| GIVEN PASSAGE |
#####
Samsung L74Wide

      Photo Review 8

      In summary

      A well-built and affordable slimline digicam with a wide zoom lens, large LCD and capacious internal memory.Samsung’s slim L74 Wide digicam stands out from the crowd in several ways. Most obvious are its 3.0-inch touch screen LCD and wide zoom lens, which encompasses an angle of view equivalent to 28 mm at the wide setting. More revolutionary is the provision of 450 MB of internal memory and some interesting functions that will appeal to travellers, including the ability to load a built-in Tour Guide with information covering 4,500 regions in 30 countries. Users can also store additional data, such as maps and directions in the camera to help them en route. . . [more]

      Full review


      Samsung’s slim L74 Wide digicam stands out from the crowd in several ways. Most obvious are its 3.0-inch touch screen LCD and wide zoom lens, which encompasses an angle of view equivalent to 28 mm at the wide setting. More revolutionary is the provision of 450 MB of internal memory and some interesting functions that will appeal to travellers, including the ability to load a built-in Tour Guide with information covering 4,500 regions in 30 countries. Users can also store additional data, such as maps and directions in the camera to help them en route.
      Image resolution is a pretty standard 7.2 megapixels, which sits well with the relatively small 5.76 x 4.29 mm CCD imager. The black metal body has a grip ledge that positions your forefinger nicely for operating the shutter button. A mode dial on the top panel has settings for Auto, P (Program AE), ASR (Samsung’s proprietary ISO-boosting image stabilisation system), Night, Scene, Movie and World Tour Guide. Most of the rear panel is covered by the LCD; the only controls are a small zoom rocker above the strap eyelet and tiny display and playback/print buttons below. The anchor point for the strap eyelet doubles as a thumb rest.
#####
| EXERCISE TASKS |
1/ From the Samsung L74 Wide review, reproduce the passage starting with "Image resolution is" and going on through "a thumb rest.".
2/ Condense the paragraph of the Samsung L74 Wide review that begins "Image resolution is a pretty standard" into a short bulleted list, keeping its main facts.
#####
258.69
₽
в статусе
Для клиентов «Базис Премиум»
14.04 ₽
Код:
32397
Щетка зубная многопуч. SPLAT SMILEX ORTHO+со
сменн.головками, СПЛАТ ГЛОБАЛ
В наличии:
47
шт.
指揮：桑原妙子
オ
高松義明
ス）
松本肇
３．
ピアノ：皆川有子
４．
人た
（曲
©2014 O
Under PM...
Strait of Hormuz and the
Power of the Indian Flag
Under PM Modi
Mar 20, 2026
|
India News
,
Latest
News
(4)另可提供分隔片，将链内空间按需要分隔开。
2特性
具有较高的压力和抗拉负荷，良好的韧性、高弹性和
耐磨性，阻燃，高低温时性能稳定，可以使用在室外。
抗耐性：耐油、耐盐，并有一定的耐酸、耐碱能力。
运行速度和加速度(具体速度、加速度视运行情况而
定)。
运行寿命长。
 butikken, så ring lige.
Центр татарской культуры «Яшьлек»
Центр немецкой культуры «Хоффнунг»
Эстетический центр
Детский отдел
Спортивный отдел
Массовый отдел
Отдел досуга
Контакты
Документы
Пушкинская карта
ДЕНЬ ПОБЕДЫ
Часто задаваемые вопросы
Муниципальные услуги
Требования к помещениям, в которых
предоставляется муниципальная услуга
#####
| EXERCISE ANSWERS |
1/
Image resolution is a pretty standard 7.2 megapixels, which sits well with the relatively small 5.76 x 4.29 mm CCD imager. The black metal body has a grip ledge that positions your forefinger nicely for operating the shutter button. A mode dial on the top panel has settings for Auto, P (Program AE), ASR (Samsung’s proprietary ISO-boosting image stabilisation system), Night, Scene, Movie and World Tour Guide. Most of the rear panel is covered by the LCD; the only controls are a small zoom rocker above the strap eyelet and tiny display and playback/print buttons below. The anchor point for the strap eyelet doubles as a thumb rest.

2/
- Resolution: 7.2 megapixels, suited to the small 5.76 x 4.29 mm CCD imager
- Body: black metal, with a grip ledge that places the forefinger on the shutter button
- Top-panel mode dial: Auto, P (Program AE), ASR (Samsung's ISO-boosting image stabilization), Night, Scene, Movie and World Tour Guide
- Rear panel: mostly LCD, with only a small zoom rocker above the strap eyelet and tiny display and playback/print buttons below
- The strap eyelet's anchor point also serves as a thumb rest